Things To Think Of In Drafting Your Will

We often get asked some of the same questions and concerns from clients interested in getting their Will(s) done. These considerations come up time and time again so it’s important to discuss them to help you understand some of the basic concerns.

1. My kids are under the age of 18. Can I name them as Personal Executors?

Unfortunately, the answer is no. You can’t even make them becoming personal representatives contingent to being a certain age before they could become it (ie. If my son/daughter is 25 at the time of my death). Your kids have to be over 18 to be named in your Will as your Personal Representative because they technically must be able to consent to it and if they are under 18 they don’t have the legal capacity to do so.

2. My potential personal representative lives outside of Alberta. Can I name them?

Yes, you can but there are some concerns. If your PR is in Alberta they will be bonded automatically against errors and omissions which gives them a safety net when acting as a PR. If they are in Canada but outside of Alberta your estate should pay for bonding to ensure coverage so this is a cost that should be accounted for. In addition, if your potential PR is outside of Canada there could be potential tax implications for them which can’t truly be accounted for. That would clearly not be your intention so be very cautious.

3. I have young children – why should I name potential grandchildren as beneficiaries?

We usually get very strange looks when we suggest naming potential grandchildren as beneficiaries even though your own children are very young. As lawyers we are tasked with thinking of potential situations and one of those situations is you not revisiting your Will over a number of years or being incapable of redrafting your Will at some time in the future. We have seen clients probating wills from 40-50 years earlier where the person drafting it did not include future generations. This could cause a situation where you are deemed to die intestate (or without a will) if there are no survivors named. Out of an abundance of caution we go this extra step.
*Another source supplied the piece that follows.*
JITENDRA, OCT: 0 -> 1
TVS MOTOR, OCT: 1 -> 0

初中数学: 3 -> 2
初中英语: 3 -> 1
4. I have had some issues with some of my family – do I have to name them as beneficiaries?

Unfortunately, this happens – life comes at us from a series of angles and not always in a pleasant way or the way we would hope. You are absolutely free to make arrangements as you see fit but there are some pieces of legislation that you could run offside of so these need to be accounted for in making decisions. If you draft your will without being aware of these situations your plans could be overridden and you could end up with unintended beneficiaries. We can and do help clients work through these issues in the best possible manner.

Ultimately there are a number of factors to consider when drafting a Will and you can’t be and shouldn’t have to be aware of them all. This is where we can step in and help you sort through the endless pitfalls that can catch you off guard.